Data excerpts –
○ ○ ○ ○
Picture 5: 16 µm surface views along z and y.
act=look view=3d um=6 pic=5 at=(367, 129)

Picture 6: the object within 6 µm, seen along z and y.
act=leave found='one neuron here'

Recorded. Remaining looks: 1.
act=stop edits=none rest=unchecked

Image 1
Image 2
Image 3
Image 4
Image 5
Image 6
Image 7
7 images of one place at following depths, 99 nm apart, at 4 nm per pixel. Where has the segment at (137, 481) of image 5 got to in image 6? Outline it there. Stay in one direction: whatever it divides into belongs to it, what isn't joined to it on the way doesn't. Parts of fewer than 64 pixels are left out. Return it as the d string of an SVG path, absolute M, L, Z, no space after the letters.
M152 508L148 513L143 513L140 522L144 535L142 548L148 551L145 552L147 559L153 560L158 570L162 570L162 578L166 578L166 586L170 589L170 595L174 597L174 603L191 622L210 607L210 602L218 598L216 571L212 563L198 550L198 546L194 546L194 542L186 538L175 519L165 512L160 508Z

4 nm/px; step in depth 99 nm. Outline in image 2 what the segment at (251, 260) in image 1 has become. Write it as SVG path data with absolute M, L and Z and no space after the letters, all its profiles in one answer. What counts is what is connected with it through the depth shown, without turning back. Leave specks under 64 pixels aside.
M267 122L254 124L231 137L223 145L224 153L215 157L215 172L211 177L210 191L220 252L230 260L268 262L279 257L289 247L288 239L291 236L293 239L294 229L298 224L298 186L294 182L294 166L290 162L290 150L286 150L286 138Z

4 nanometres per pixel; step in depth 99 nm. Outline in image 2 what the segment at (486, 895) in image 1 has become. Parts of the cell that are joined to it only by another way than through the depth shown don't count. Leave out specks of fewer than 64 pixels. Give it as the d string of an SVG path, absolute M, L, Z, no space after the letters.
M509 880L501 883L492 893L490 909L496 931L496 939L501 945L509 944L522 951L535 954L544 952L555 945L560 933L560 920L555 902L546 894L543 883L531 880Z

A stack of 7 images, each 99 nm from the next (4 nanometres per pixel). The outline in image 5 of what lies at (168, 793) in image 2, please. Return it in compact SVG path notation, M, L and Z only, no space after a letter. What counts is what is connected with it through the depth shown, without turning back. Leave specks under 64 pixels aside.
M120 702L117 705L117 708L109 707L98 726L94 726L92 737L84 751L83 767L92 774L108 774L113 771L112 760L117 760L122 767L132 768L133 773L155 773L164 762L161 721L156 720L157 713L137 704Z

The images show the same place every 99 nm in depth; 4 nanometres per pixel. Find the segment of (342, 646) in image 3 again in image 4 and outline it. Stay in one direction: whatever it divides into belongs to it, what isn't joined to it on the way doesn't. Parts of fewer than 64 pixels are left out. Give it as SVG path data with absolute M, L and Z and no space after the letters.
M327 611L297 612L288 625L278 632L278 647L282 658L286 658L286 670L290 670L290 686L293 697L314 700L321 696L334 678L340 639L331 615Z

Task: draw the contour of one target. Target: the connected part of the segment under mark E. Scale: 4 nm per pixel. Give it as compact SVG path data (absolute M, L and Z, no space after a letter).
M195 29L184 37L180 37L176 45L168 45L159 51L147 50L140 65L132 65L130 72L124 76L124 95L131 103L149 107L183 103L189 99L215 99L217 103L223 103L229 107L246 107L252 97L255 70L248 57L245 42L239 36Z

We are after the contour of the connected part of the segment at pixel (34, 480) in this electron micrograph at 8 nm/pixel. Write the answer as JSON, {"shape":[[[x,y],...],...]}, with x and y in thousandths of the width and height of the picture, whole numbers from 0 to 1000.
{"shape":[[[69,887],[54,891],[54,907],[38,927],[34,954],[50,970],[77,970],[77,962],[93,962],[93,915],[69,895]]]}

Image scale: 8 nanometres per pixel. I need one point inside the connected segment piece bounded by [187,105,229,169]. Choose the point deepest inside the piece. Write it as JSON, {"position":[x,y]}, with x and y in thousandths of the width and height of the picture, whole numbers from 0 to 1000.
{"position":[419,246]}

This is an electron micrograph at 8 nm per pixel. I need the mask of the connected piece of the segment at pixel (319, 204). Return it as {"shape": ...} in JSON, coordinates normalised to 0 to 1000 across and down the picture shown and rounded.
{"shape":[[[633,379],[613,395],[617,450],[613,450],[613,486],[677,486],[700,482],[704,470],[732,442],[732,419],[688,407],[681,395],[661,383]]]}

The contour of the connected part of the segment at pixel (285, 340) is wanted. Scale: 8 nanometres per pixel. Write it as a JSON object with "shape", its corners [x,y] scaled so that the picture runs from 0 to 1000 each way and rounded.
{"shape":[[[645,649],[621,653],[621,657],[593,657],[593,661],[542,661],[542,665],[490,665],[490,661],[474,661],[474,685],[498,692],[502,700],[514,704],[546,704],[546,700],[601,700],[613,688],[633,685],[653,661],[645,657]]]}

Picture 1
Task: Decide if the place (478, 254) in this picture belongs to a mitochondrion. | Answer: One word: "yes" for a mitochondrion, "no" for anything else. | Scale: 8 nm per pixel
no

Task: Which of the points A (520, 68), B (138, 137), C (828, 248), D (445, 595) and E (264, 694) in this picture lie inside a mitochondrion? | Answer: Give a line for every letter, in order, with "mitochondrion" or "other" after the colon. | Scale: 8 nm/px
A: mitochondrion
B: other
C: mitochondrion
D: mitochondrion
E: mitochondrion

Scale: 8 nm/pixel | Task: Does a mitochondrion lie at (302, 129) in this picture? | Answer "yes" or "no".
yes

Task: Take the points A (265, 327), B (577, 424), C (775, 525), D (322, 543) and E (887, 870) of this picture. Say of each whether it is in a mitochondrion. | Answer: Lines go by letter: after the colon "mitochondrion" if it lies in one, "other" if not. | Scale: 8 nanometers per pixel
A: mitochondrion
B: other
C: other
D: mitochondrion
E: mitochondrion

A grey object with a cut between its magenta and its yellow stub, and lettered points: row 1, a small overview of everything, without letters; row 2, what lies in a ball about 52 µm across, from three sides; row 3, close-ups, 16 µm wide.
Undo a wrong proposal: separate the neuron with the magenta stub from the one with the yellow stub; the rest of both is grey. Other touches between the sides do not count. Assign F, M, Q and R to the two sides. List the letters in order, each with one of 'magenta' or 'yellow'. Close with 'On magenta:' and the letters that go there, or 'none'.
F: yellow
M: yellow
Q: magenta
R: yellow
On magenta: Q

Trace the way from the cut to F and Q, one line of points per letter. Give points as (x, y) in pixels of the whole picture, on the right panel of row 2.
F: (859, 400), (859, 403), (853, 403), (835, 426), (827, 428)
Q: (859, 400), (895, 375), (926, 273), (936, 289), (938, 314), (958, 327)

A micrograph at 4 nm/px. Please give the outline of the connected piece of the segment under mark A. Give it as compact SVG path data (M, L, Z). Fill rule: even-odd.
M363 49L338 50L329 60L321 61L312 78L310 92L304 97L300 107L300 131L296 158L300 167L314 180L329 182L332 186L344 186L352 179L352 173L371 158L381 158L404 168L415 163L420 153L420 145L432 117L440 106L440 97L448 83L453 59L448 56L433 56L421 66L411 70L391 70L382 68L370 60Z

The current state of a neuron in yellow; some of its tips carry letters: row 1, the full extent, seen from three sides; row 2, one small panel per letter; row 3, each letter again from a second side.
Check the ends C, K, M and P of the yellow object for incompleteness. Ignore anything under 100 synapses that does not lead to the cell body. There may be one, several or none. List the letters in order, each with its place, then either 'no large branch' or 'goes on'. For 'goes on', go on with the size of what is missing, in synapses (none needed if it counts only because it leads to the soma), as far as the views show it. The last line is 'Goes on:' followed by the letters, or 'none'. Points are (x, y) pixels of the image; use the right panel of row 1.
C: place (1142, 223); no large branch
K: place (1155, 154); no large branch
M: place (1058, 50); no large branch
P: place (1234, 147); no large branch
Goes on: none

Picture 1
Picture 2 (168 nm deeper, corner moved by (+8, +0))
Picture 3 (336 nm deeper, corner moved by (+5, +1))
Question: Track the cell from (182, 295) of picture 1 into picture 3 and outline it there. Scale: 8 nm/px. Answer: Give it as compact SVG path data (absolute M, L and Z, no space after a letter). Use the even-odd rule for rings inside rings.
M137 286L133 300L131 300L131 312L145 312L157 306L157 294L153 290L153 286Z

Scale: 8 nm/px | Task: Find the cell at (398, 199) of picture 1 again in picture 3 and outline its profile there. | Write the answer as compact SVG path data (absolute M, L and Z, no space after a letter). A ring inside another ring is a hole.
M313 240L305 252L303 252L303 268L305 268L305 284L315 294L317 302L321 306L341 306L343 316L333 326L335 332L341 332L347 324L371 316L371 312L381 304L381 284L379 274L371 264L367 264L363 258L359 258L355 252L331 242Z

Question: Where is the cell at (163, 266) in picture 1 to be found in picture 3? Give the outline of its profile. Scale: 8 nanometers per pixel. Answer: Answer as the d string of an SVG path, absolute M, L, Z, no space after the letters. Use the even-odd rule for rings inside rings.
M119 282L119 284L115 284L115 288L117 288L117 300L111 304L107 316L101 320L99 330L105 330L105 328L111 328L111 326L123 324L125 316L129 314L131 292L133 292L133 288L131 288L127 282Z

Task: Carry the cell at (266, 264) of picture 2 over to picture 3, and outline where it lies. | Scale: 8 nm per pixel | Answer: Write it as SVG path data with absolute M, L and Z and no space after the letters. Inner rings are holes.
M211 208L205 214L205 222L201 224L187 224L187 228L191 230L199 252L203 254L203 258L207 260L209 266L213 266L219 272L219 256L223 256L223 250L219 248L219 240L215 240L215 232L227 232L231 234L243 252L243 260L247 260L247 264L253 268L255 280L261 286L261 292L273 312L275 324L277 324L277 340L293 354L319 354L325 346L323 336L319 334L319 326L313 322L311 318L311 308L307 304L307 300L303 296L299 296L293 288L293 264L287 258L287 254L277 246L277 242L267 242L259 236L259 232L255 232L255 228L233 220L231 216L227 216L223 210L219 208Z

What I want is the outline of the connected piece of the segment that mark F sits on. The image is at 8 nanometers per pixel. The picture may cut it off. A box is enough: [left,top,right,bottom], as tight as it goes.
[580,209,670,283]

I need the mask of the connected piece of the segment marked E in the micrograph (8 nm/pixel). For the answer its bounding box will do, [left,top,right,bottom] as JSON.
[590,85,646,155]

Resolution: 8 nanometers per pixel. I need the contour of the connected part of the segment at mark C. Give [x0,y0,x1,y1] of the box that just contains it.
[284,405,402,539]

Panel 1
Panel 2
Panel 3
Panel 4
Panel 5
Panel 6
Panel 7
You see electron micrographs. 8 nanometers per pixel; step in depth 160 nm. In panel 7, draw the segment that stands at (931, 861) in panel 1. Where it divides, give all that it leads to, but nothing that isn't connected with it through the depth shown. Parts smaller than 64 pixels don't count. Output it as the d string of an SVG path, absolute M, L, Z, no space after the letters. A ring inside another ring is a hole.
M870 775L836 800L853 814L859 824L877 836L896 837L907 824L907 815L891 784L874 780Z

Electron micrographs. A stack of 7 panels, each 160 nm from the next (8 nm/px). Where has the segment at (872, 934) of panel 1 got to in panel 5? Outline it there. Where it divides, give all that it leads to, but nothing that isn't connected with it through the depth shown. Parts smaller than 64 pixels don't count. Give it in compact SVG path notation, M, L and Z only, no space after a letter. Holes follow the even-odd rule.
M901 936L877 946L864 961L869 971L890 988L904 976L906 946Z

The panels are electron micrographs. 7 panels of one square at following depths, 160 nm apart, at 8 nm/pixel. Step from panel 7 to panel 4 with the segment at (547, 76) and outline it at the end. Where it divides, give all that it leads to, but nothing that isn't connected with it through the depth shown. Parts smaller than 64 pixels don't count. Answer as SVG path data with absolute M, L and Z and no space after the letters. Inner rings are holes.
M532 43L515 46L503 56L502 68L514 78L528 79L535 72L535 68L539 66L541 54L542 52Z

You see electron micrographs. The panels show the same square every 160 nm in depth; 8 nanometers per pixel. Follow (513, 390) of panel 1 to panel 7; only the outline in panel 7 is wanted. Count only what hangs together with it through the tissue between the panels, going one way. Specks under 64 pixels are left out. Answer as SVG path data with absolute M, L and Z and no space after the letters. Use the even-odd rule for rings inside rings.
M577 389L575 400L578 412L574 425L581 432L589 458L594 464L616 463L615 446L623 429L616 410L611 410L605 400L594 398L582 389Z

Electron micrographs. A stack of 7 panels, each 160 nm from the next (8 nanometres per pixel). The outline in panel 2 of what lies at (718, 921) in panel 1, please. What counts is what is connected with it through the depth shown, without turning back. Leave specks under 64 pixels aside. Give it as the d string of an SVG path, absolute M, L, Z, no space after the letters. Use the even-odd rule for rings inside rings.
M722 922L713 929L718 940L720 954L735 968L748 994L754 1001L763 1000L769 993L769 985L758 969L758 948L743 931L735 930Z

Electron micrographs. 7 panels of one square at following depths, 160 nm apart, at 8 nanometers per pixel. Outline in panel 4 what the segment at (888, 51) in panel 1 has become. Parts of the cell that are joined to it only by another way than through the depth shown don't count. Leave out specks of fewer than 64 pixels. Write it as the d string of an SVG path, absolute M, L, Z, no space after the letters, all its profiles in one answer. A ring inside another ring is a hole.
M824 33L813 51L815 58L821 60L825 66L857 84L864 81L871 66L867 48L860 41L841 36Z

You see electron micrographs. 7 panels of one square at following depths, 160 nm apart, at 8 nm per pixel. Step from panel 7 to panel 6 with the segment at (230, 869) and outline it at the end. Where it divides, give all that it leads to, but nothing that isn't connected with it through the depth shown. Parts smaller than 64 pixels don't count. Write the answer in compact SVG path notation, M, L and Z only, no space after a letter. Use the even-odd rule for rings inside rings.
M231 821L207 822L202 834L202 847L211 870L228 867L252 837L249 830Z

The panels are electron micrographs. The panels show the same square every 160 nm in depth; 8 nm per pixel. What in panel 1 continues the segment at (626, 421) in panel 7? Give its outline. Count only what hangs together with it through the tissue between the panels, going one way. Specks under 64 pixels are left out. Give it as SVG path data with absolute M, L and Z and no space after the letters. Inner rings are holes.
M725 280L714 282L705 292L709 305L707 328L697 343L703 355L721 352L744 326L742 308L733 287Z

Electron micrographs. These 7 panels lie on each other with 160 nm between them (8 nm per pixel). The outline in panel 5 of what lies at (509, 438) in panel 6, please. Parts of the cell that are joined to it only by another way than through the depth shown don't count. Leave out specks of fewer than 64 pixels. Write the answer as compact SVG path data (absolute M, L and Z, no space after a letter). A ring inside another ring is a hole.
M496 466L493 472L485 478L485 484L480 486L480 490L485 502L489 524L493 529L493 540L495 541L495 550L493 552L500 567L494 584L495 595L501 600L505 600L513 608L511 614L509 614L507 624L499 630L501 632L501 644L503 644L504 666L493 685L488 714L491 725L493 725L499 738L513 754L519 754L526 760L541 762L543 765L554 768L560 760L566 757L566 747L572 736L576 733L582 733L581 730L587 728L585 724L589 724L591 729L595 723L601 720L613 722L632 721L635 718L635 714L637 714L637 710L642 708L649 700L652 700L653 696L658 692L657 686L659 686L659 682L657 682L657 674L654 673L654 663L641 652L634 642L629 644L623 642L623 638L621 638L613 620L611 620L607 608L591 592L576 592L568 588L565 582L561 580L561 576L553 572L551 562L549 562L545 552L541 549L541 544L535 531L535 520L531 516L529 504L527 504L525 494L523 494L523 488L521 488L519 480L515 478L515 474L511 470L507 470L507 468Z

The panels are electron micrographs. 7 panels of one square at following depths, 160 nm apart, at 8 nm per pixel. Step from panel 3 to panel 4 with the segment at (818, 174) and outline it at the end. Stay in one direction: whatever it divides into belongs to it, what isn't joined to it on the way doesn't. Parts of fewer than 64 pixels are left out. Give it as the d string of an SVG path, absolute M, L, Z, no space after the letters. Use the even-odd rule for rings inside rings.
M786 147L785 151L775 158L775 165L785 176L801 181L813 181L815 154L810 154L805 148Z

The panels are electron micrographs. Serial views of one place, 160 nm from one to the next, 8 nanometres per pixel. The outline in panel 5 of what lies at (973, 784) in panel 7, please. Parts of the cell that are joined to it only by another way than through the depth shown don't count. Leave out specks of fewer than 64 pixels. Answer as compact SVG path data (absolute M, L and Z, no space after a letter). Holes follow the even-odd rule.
○ ○ ○ ○
Work to complete –
In the records above, each line with the string "deeper" should be copied.

Exercise output –
Picture 2 (168 nm deeper, corner moved by (+8, +0))
Picture 3 (336 nm deeper, corner moved by (+5, +1))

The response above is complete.